Общение с детьми | страница 2
Долгие месяцы после этого он не видел ни Элизабет, ни детей. Гнал от себя мысли о них. Они с Дианой сняли квартиру в Барнсе недалеко от реки, и мало-помалу он уже привык к тому, что по утрам не слышно детского шума, привык к стряпне Дианы, к ее расторопности в мелочах; и к тому, что она никогда не забывала передавать ему, кто и когда звонил, в чем на Элизабет нельзя было положиться.
Потом, за неделю до слушания дела о разводе, Диана вдруг заявила, что между ними все кончено, не сложилось у нас с тобой, сказала она; ничего у нас не ладится. Сраженный такой неожиданностью, он начал спорить с ней. Он уставился на нее, насупив брови, сощурившись, точно разглядывая, кто перед ник стоит. Она держалась спокойно, была в черном платье, с бусами на шее, волосы гладко зачесаны и аккуратно собраны в узел на затылке.
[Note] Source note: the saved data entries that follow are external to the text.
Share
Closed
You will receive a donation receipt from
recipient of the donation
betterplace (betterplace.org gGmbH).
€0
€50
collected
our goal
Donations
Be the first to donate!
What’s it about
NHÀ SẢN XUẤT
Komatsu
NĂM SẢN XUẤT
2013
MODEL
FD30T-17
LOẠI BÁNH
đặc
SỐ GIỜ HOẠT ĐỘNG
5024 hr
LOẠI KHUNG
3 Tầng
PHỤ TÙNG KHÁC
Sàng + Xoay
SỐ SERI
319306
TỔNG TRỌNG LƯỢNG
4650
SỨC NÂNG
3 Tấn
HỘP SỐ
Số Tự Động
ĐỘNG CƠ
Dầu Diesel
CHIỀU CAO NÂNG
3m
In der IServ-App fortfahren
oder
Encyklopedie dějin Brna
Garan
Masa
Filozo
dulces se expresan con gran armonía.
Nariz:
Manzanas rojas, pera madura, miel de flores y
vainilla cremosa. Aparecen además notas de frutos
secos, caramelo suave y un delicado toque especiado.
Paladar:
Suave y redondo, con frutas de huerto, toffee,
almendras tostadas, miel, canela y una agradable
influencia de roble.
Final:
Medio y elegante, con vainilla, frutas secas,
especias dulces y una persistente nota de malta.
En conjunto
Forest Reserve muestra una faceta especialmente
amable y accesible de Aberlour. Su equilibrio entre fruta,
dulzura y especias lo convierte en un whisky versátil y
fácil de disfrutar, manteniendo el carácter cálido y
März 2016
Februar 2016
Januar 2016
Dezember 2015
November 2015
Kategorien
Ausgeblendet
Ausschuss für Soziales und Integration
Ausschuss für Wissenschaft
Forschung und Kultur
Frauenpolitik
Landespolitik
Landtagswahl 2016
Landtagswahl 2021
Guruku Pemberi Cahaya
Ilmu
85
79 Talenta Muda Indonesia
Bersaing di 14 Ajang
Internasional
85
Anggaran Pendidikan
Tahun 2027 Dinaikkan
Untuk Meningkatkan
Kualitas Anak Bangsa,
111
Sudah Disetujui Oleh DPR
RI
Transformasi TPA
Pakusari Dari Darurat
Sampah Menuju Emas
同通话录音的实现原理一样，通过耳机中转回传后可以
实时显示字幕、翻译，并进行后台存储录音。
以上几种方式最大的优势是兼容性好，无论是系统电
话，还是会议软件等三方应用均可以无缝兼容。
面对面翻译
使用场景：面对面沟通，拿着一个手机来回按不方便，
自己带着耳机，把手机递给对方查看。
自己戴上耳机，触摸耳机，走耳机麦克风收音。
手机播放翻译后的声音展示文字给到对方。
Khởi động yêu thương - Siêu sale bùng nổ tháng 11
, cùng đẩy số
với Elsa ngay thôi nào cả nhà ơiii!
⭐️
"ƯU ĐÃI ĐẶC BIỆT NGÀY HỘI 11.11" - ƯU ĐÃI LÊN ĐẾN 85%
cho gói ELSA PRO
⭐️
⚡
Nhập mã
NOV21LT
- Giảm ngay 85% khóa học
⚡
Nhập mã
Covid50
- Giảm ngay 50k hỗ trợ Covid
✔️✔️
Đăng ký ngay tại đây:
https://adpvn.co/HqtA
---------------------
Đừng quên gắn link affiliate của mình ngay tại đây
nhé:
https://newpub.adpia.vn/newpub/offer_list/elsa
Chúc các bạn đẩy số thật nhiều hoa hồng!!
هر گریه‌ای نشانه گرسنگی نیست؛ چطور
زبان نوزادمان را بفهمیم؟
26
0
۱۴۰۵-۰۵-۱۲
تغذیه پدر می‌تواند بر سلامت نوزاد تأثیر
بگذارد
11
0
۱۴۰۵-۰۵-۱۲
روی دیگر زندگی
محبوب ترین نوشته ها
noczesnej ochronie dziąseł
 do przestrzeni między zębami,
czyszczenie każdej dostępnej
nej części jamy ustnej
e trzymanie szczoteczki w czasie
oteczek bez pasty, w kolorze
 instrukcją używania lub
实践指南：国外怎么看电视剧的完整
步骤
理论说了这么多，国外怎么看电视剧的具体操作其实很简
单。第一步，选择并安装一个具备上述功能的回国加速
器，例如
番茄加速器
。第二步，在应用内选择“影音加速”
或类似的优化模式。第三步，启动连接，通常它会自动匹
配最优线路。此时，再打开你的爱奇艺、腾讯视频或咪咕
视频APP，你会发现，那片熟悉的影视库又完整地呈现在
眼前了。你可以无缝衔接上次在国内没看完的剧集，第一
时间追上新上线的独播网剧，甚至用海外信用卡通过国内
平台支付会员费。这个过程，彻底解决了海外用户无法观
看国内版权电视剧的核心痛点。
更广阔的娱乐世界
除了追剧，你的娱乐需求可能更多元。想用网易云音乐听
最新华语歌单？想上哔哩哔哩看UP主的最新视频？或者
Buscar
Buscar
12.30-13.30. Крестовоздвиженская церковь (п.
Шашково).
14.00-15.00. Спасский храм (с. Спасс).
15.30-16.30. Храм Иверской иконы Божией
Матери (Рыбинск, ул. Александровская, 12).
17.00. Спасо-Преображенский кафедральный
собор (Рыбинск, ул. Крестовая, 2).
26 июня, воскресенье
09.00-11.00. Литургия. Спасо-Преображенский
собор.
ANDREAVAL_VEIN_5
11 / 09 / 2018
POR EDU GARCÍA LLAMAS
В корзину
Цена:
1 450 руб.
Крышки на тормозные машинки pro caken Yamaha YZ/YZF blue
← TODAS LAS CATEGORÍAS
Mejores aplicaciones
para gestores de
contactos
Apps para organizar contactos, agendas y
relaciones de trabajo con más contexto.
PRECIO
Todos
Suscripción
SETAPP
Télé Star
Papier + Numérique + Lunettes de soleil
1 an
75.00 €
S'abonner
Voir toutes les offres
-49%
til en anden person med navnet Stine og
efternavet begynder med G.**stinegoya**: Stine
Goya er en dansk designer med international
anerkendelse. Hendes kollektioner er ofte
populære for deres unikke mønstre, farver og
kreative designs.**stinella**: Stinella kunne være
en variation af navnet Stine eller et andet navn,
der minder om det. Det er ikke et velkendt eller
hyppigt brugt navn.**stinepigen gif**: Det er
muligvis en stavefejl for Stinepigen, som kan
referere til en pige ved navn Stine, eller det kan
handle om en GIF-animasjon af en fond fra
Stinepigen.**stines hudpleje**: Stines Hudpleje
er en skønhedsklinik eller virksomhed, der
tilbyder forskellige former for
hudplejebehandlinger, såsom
Она встретила человека — его фамилия Абботфорт, говорила Диана и, все еще стоя, продолжала свой рассказ.
— Можно пойти в Естественно-исторический музей, — сказала Дейрдре.
— Хочешь, Сьюзи?
— Вот уж нет! — сказала Сьюзи.
Они сидели на скамейке, наблюдая за птицей, которую Сьюзи назвала овсянкой. Дейрдре тут же заспорила: в это время года овсянок в Англии не бывает. Она читала про них в одной книге.
— Это овсянкин птенчик, — сказала Сьюзи. — Мисс Боуден говорила, что их у нас полно.
Перед самым разводом он позвонил Элизабет и сказал, что Диана ушла от него. Элизабет помолчала и повесила трубку, не дав ему добавить ни слова. Потом состоялся развод, и суд вынес определение, что дети останутся у Элизабет, а ему разрешено общение с ними в разумных пределах. «Странная формулировка, — подумал он, — общение в разумных пределах».
И тогда же начались эти воскресные дни, звонки в дверь, которая вела когда-то в его квартиру, дети в передней, лифт, «Вольво», чай в доме, где он жил с Дианой и где теперь живет один. Когда он приезжал за детьми, Элизабет, случалось, разговаривала с ним, коротко сообщая, что Сьюзи простужена и пусть поменьше будет на воздухе, что Дейрдре ленится и мало играет на кларнете и к нему просьба воздействовать на нее. Он снова любил Элизабет, убеждал себя, что никогда не переставал ее любить; хотел сказать ей, что она была права насчет Дианы. Но так ничего и не сказал, зная, что раны заживают не сразу.
С каждой неделей ему все труднее и труднее было дожидаться воскресенья. Он цеплялся за любой повод, чтобы поговорить с ней в дверях ее квартиры, когда дети уже вошли в дом. Спрашивал, как у них дела в школе и не требуется ли его помощь. Несправедливо, говорил он ей, что ей приходится воспитывать их одной; брал с нее слово, что она позвонит ему, если возникнет какое-нибудь осложнение, а если ей захочется отлучиться вечером и с детьми некому будет посидеть, он охотно приедет к ним. И каждый раз надеялся, а вдруг их разговор затянется и девочки так расшумятся в детской, что ей придется впустить его в дом, пока она не утихомирит их, но так никогда не получалось.